U.S. 6th Fleet Commander: No Fixed Boundaries Between 6th, 2nd Fleets
By RICHARD R. BURGESS, Senior Editor
ARLINGTON, Va. — The commander of the U.S. Navy’s fleet in Europe and African waters said there will be no hard distinction between the respective areas of responsibility of the U.S. 6th Fleet and the newly established U.S. 2nd Fleet.
2nd Fleet was established in August and is scheduled to reach initial operational capability in mid-year. An earlier iteration of the 2nd Fleet, a fixture of the Cold War, was disestablished in September 2011. It operated primarily in the North Atlantic.
“Our idea is not to make a line in the water, because when you make lines, adversaries exploit them,” Vice Adm. Adm. Lisa M. Franchetti, commander, U.S. 6th Fleet, Jan. 16 at the Surface Navy Association symposium. “Our idea is to work together between myself and [2nd Fleet Commander Vice Adm. Andrew L. “Woody”] Lewis to be able to figure out how to flow forces and work together to address whatever challenges come our way.
During the Cold War, 6th Fleet was much larger than its current force and mostly operated in the Mediterranean and Black Seas.
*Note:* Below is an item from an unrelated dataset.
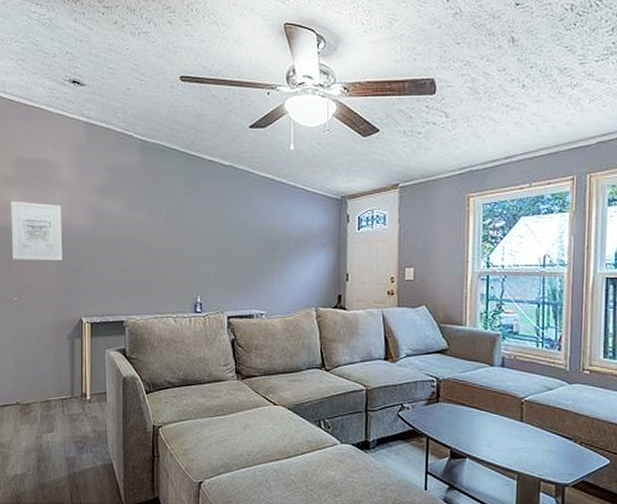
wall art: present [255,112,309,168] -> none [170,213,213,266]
Over the last five years, it has expanded its operations to include the Baltic Sea and North Atlantic and Arctic Ocean and off West Africa.
Franchetti said that until recently 6th Fleet had a relatively quiet existence, but the resurgence of Russian activity in the region has changed since 2014. Russian naval forces have been increasingly present in the Eastern Mediterranean, often in support of the Syrian forces in that country’s civil war, and in the Baltic and North Atlantic, the latter reminiscent of the submarine activity during the Cold War.
“We are rebuilding muscle by dusting off the books [of the Cold War],” she said.
“The 6h Fleet has been operating at flank speed,” Franchetti said. “Operationally, it’s night and day different in 6th Fleet. The days of lengthy port visits and wine and cheese events have long since disappeared.”